Efficacy of Intra-Arterial Fibrinolysis for Acute Ischemic Stroke: Incongruent Recanalization and Good Outcome Rates
To the Editor:
Lee et al provided a useful meta-analysis of the efficacy of intra-arterial fibrinolysis as reported in randomized controlled trials.1 Several interesting observations were made regarding the effect of intra-arterial fibrinolysis on radiological and clinical end points. They show that despite a 46.8% partial or complete recanalization rate, the increase in the rate of good outcomes was only 14.8% and excellent outcomes only 13%. This was attributed to the fact that some end points cannot be measured on the 7-point modified Rankin Scale and/or the intervention was performed too late with no penumbral tissue remaining that reperfusion can salvage.
In the Diffusion and Perfusion Imaging Evaluation For Understanding Stroke Evolution (DEFUSE) study, recanalization of a large intracranial vessel after intravenous thrombolytic therapy in the absence of potentially viable tissue, as revealed by the absence of perfusion-diffusion MRI lesion size mismatch, was shown to result in a marked increase of mortality and poor outcomes because of the development of reperfusion hemorrhage.2 Similar conclusions were reached by other authors who indicated that lack of a good outcome after revascularization in acute stroke may be related to hemorrhagic reperfusion injury after arterial recanalization.3 In reflecting on the conclusions drawn by the authors, we offer that there may be a third possibility to explain the discord seen between recanalization rates and good/excellent outcomes. There was a significant difference noted in the rates of radiological and symptomatic intracranial hemorrhage between patients treated with IA fibrinolysis and control subjects. We postulate that the patients who experienced higher recanalization rates may have also experienced higher rates of intracranial hemorrhage or death because of reperfusion into tissue that is on its way to necrosis and thus not had the expected good/excellent outcomes.

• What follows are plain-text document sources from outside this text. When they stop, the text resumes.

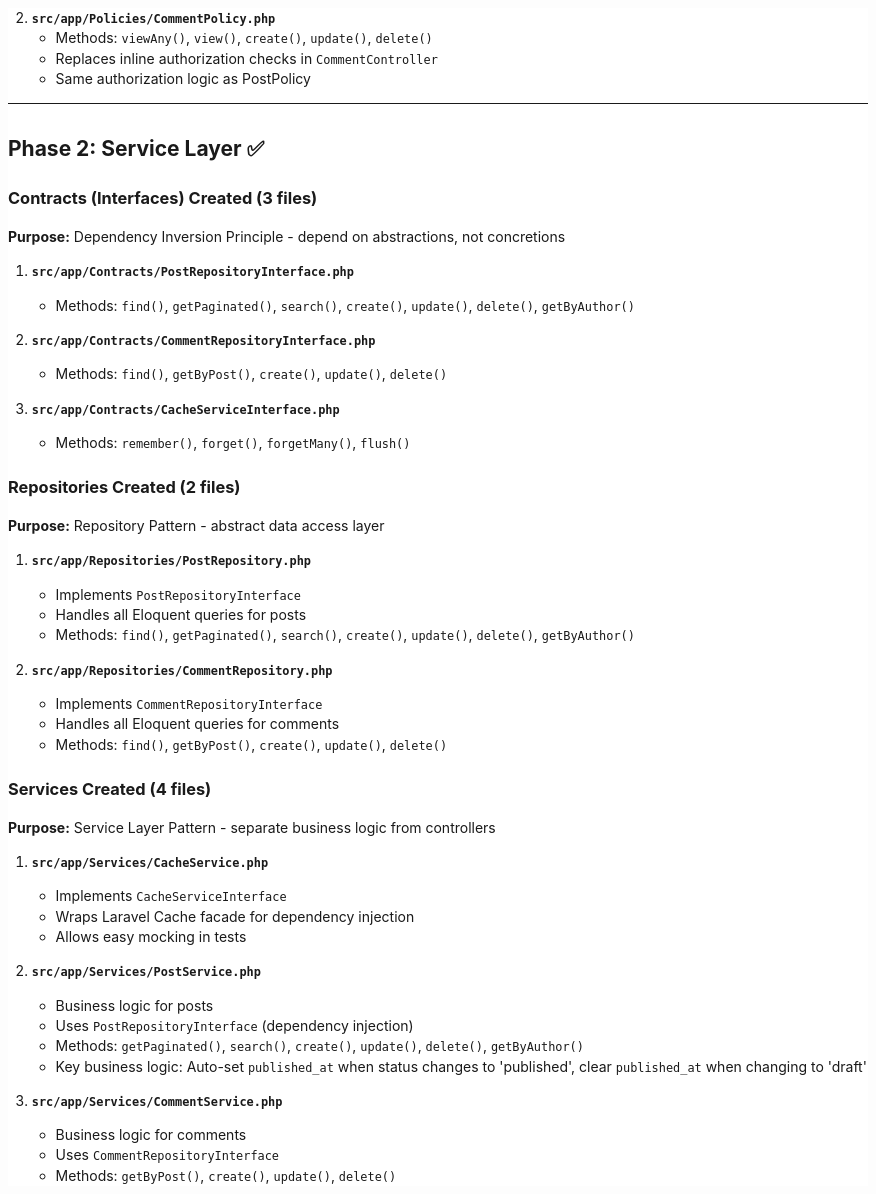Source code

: 2. **`src/app/Policies/CommentPolicy.php`**
   - Methods: `viewAny()`, `view()`, `create()`, `update()`, `delete()`
   - Replaces inline authorization checks in `CommentController`
   - Same authorization logic as PostPolicy

---

## Phase 2: Service Layer ✅

### Contracts (Interfaces) Created (3 files)

**Purpose:** Dependency Inversion Principle - depend on abstractions, not concretions

1. **`src/app/Contracts/PostRepositoryInterface.php`**
   - Methods: `find()`, `getPaginated()`, `search()`, `create()`, `update()`, `delete()`, `getByAuthor()`

2. **`src/app/Contracts/CommentRepositoryInterface.php`**
   - Methods: `find()`, `getByPost()`, `create()`, `update()`, `delete()`

3. **`src/app/Contracts/CacheServiceInterface.php`**
   - Methods: `remember()`, `forget()`, `forgetMany()`, `flush()`

### Repositories Created (2 files)

**Purpose:** Repository Pattern - abstract data access layer

1. **`src/app/Repositories/PostRepository.php`**
   - Implements `PostRepositoryInterface`
   - Handles all Eloquent queries for posts
   - Methods: `find()`, `getPaginated()`, `search()`, `create()`, `update()`, `delete()`, `getByAuthor()`

2. **`src/app/Repositories/CommentRepository.php`**
   - Implements `CommentRepositoryInterface`
   - Handles all Eloquent queries for comments
   - Methods: `find()`, `getByPost()`, `create()`, `update()`, `delete()`

### Services Created (4 files)

**Purpose:** Service Layer Pattern - separate business logic from controllers

1. **`src/app/Services/CacheService.php`**
   - Implements `CacheServiceInterface`
   - Wraps Laravel Cache facade for dependency injection
   - Allows easy mocking in tests

2. **`src/app/Services/PostService.php`**
   - Business logic for posts
   - Uses `PostRepositoryInterface` (dependency injection)
   - Methods: `getPaginated()`, `search()`, `create()`, `update()`, `delete()`, `getByAuthor()`
   - Key business logic: Auto-set `published_at` when status changes to 'published', clear `published_at` when changing to 'draft'

3. **`src/app/Services/CommentService.php`**
   - Business logic for comments
   - Uses `CommentRepositoryInterface`
   - Methods: `getByPost()`, `create()`, `update()`, `delete()`

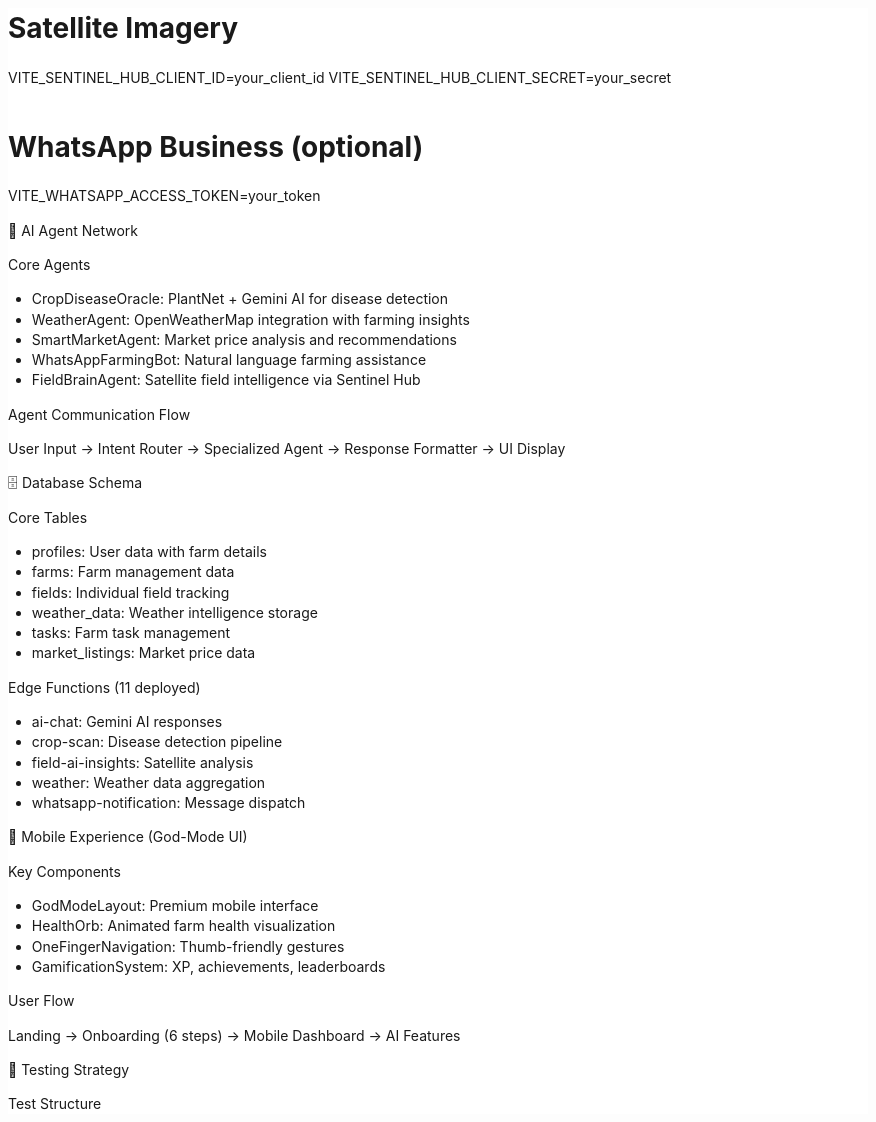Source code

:   # Satellite Imagery
  VITE_SENTINEL_HUB_CLIENT_ID=your_client_id
  VITE_SENTINEL_HUB_CLIENT_SECRET=your_secret

  # WhatsApp Business (optional)
  VITE_WHATSAPP_ACCESS_TOKEN=your_token

  🧠 AI Agent Network

  Core Agents

  - CropDiseaseOracle: PlantNet + Gemini AI for disease detection
  - WeatherAgent: OpenWeatherMap integration with farming insights
  - SmartMarketAgent: Market price analysis and recommendations
  - WhatsAppFarmingBot: Natural language farming assistance
  - FieldBrainAgent: Satellite field intelligence via Sentinel Hub

  Agent Communication Flow

  User Input → Intent Router → Specialized Agent → Response Formatter → UI Display

  🗄️ Database Schema

  Core Tables

  - profiles: User data with farm details
  - farms: Farm management data
  - fields: Individual field tracking
  - weather_data: Weather intelligence storage
  - tasks: Farm task management
  - market_listings: Market price data

  Edge Functions (11 deployed)

  - ai-chat: Gemini AI responses
  - crop-scan: Disease detection pipeline
  - field-ai-insights: Satellite analysis
  - weather: Weather data aggregation
  - whatsapp-notification: Message dispatch

  📱 Mobile Experience (God-Mode UI)

  Key Components

  - GodModeLayout: Premium mobile interface
  - HealthOrb: Animated farm health visualization
  - OneFingerNavigation: Thumb-friendly gestures
  - GamificationSystem: XP, achievements, leaderboards

  User Flow

  Landing → Onboarding (6 steps) → Mobile Dashboard → AI Features

  🧪 Testing Strategy

  Test Structure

The authors mention that despite the significant differences in the rates of intracranial hemorrhage between the groups, this did not affect overall mortality. There may, however, be a negative effect of intracranial hemorrhage on good/excellent clinical outcomes. We would be interested to know whether additional analysis could be done to clarify if there was any observed relationship between recanalization rates and rates of intracranial hemorrhage in this meta-analysis.
Lee M, Hong KS, Saver JL. Efficacy of intra-arterial fibrinolysis for acute ischemic stroke: meta-analysis of randomized controlled trials. Stroke. 2010; 41: 932–937.
Albers GW, Thijs VN, Wechsler L, Kemp S, Schlaug G, Skalabrin E, Bammer R, Kakuda W, Lansberg MG, Shuaib A, Coplin W, Hamilton S, Moseley M, Marks MP, Investigators D, Albers GW, Thijs VN, Wechsler L, Kemp S, Schlaug G, Skalabrin E, Bammer R, Kakuda W, Lansberg MG, Shuaib A, Coplin W, Hamilton S, Moseley M, Marks MP. Magnetic resonance imaging profiles predict clinical response to early reperfusion: the Diffusion and Perfusion Imaging Evaluation for Understanding Stroke Evolution (DEFUSE) study. Ann Neurol. 2006; 60: 508–517.
Khatri P, Wechsler LR, Broderick JP, Khatri P, Wechsler LR, Broderick JP. Intracranial hemorrhage associated with revascularization therapies. Stroke. 2007; 38: 431–440.